日本で近代的な炉が作られたのは鎖国状態の江戸時代まで遡ります。当時の日本は欧米列強の脅威にさらされており、大砲などを生産するために質の高い鉄を生産する必要がありました。上の写真は山口県に現存する萩反射炉です。萩反射炉は主に玄武岩で作られていますが、現代の炉は耐火物によって施工されます。その理由は言わずもがな、技術の進歩によって、より高い耐火度や安定・均一の品質が求められるようになったからです。
鉄を溶かしたり、ごみを焼却したりするための設備のことを「炉」と言いますが、定形耐火物(耐火煉瓦)を積み上げたり、不定形耐火物(キャスタブル)を流しこんだり吹き付けたりして炉を作ることを「築炉」と言います。身近な例を挙げるとレストランのピザ窯も耐火物によって作られた炉です。
炉の形は、トンネル型で入口から出口まで焼成物を移動させていくものや、部屋型で一定の場所から動かさずに焼成を行うもの等、様々です。
築炉は炉の形状や使用用途によって、多種多様な耐火物を組み合わせて施工されます。 炉の規模にもよりますが、工期は1年以上に及ぶものもあります。
築炉の工事には設計段階と施工段階があります。 設計段階では、『ライニング』という作業を行います。
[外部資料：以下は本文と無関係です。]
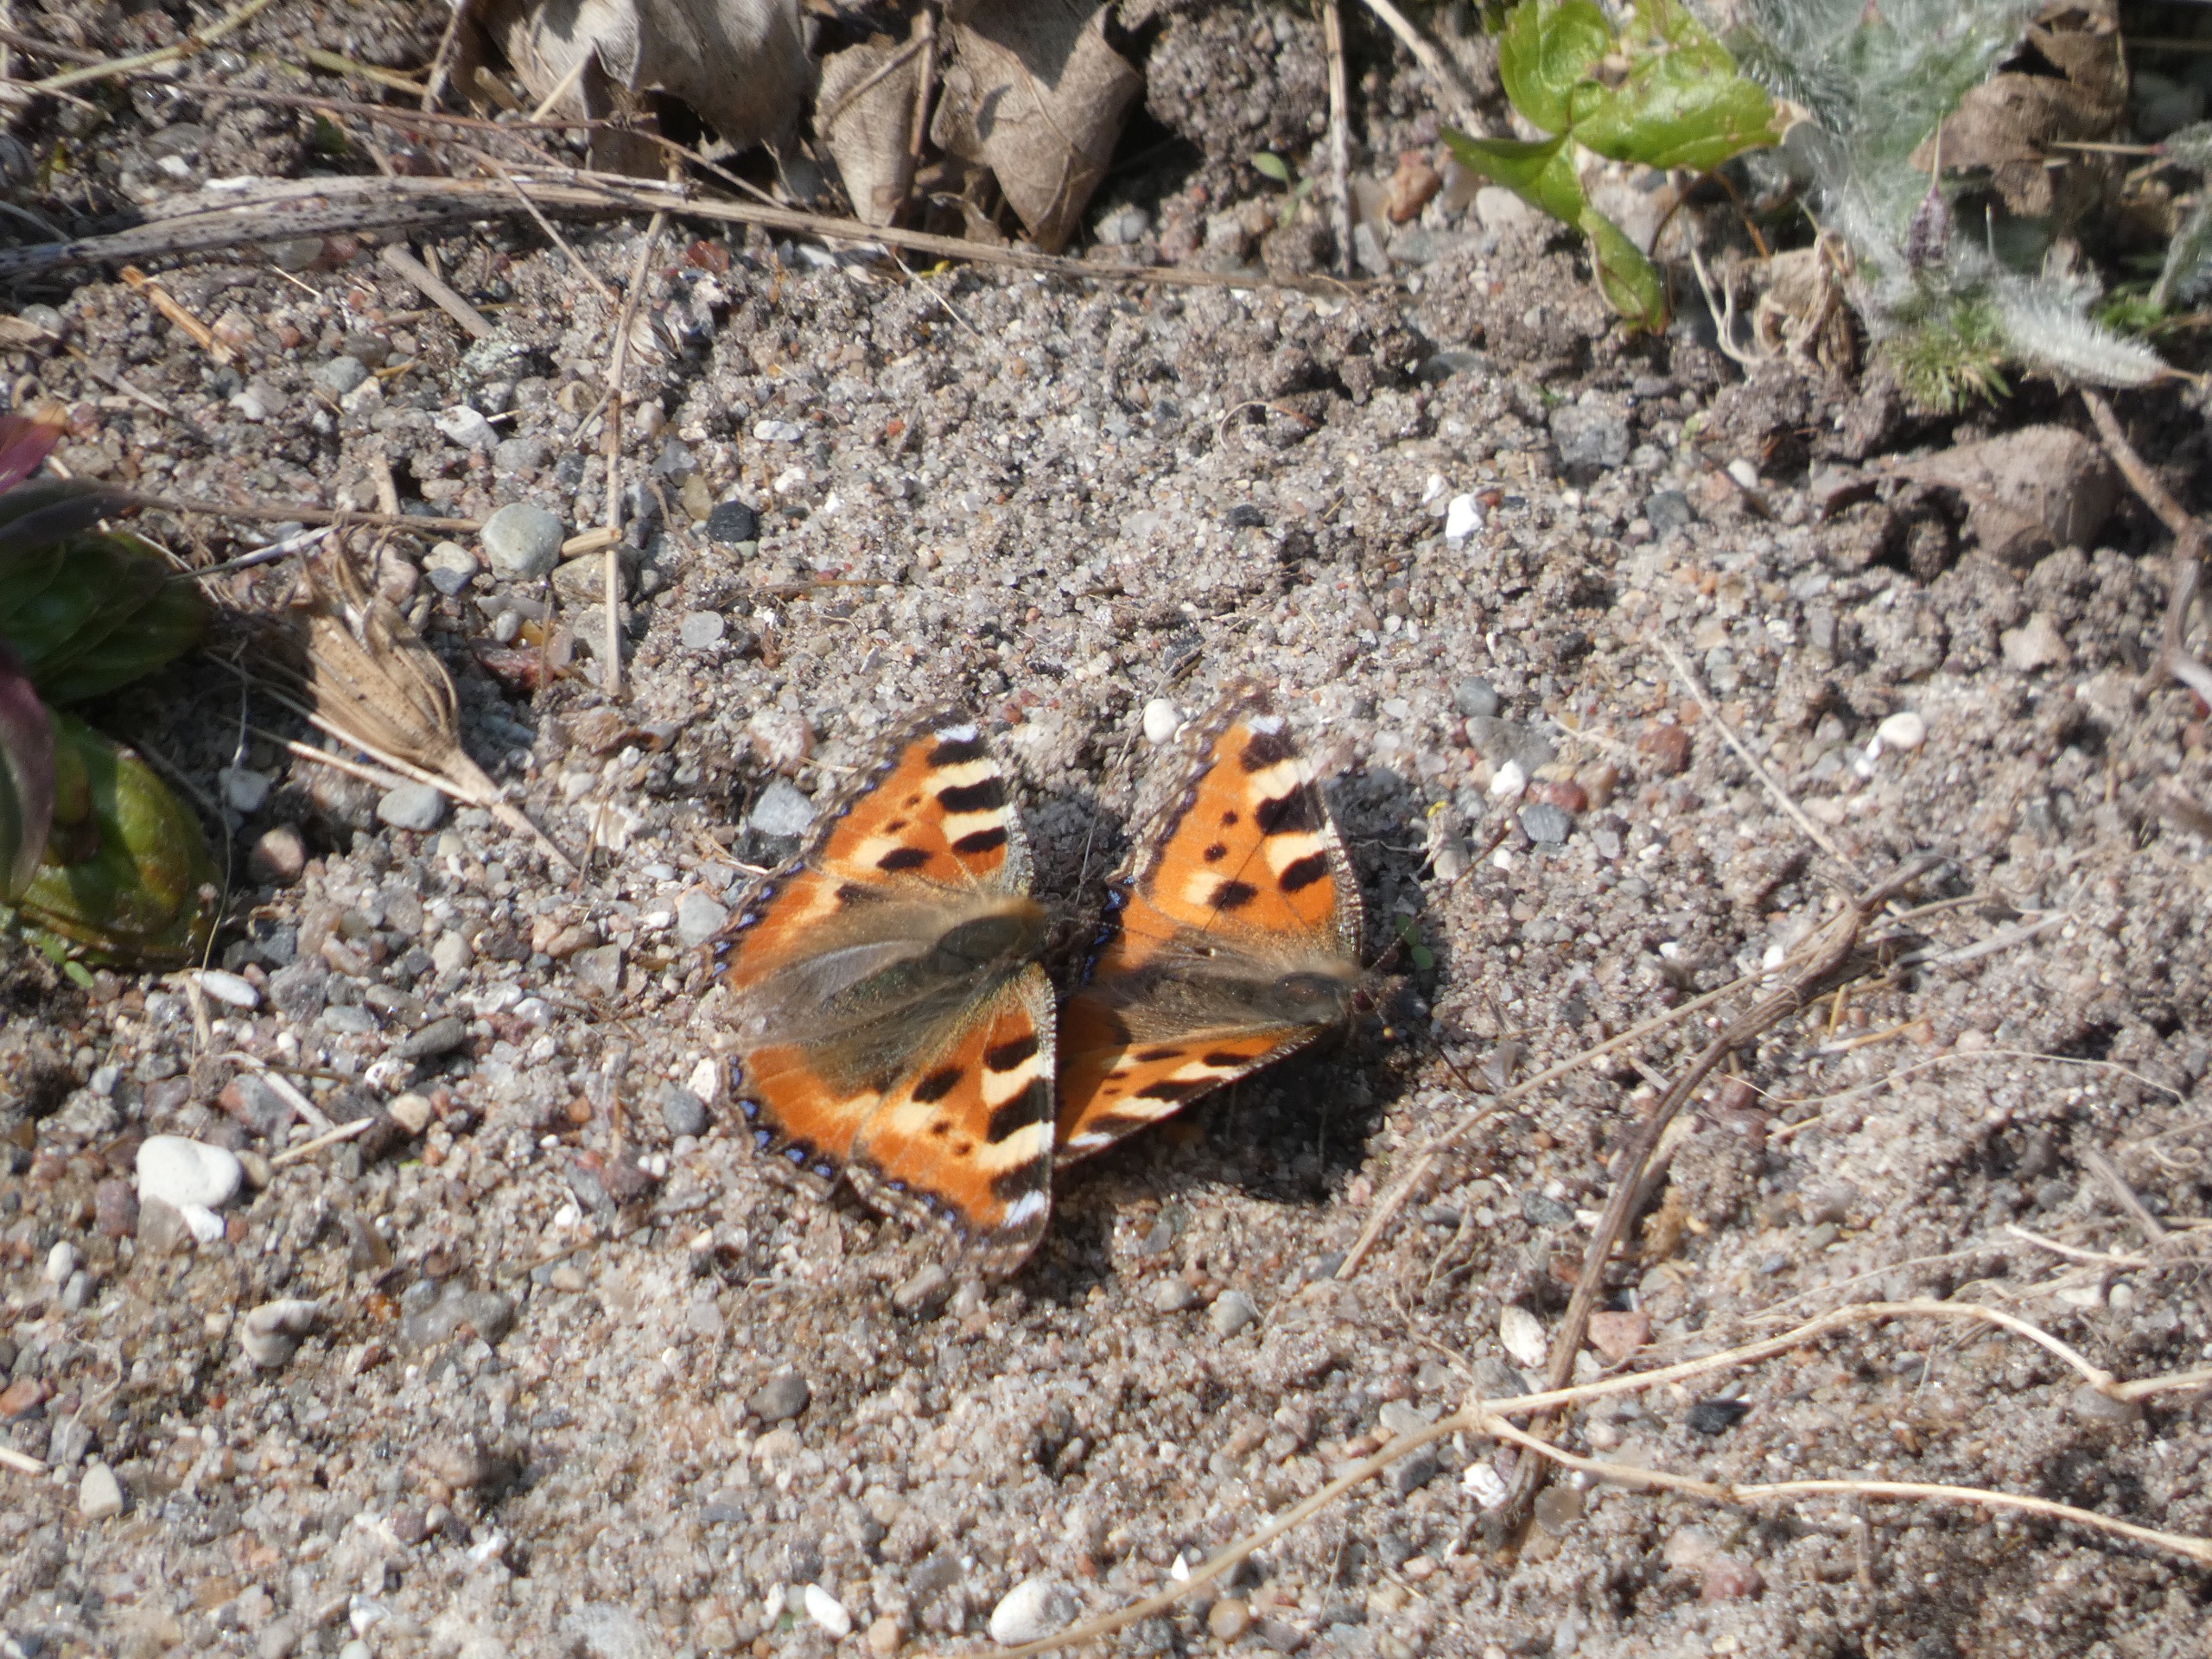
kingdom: Animalia
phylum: Arthropoda
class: Insecta
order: Lepidoptera
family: Nymphalidae
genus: Aglais
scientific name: Aglais urticae
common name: Nældens takvinge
ライニングは、炉内の溶解物や雰囲気の温度、化学成分、衝撃、構造物としての成立条件など多くの計算を行い、どこにどの様な耐火物を当てはめるかの設計図を仕上げていきます。 この作業は、炉の操業主(施主)、炉のメーカー、築炉業者、耐火物メーカーなどが協力して仕上げています。
施工段階では、築炉業者により、現場の施工作業が行われます。
築炉には専門の国家資格『築炉技能士1級・2級』があります。いずれの試験も、実際にレンガ組みを行う実務試験があり、1級を受験するには7年もの実務経験(または2級合格後2年以上)が必要とされています。
築炉職人の方々は、大型の機械を使って施工するほかに、トンカチや目切り、レンガごてなどの職人道具を使用して、手作業で炉を組み上げる専門職です。
築炉はただ煉瓦を積み上げるだけの作業ではありません。超高温で耐火材が膨張することなどを見込んで、膨張や収縮を受け止める為の工夫を行うなど、過酷な使用環境ならではの専門技術が必要とされます。
築炉作業は大きな負荷を受ける『炉』を工業炉の停止期間という限られたスケジュールの中で、安全かつ長持ちするように施工しなければなりません。築炉職人の方々の経験に基づく気づきと緻密な作業とで、安全な炉の操業があると言えます。
煉瓦積み施工
定形耐火物(煉瓦)を積み上げて築炉する施工です。積んだ時にぴったり寸法にはまるようにサイズを加工ながら施工します。工事対象の炉専用に作られた煉瓦を使う場合もあります。
煉瓦そのものが大型の建築構造体を担う場合も多く、1ミリのずれが何メートルものズレを生じさせるため、正確な切断と施工が求められます。
不定形耐火物による施工
枠を設置し、そこにキャスタブルを流し込んで成形します。部分によって煉瓦積みと組み合わせて施工することも多々あります。正確な枠を作ることも職人技の1つと言えます。
補修作業
炉はメンテナンスすれば長期間使い続けることも可能です。不定形耐火物を吹き付けて補修する方法や、傷んだ煉瓦を部分的に差し替えたりする方法があります。
炉の性質上、メンテンナンス停止は短時間で速やかに行う必要があります。そのため、施工性や速乾性など、補修材ならではの性能が求められています。熱間補修のように、熱い炉の中へ投げ込みや吹付で施工する方法もあります。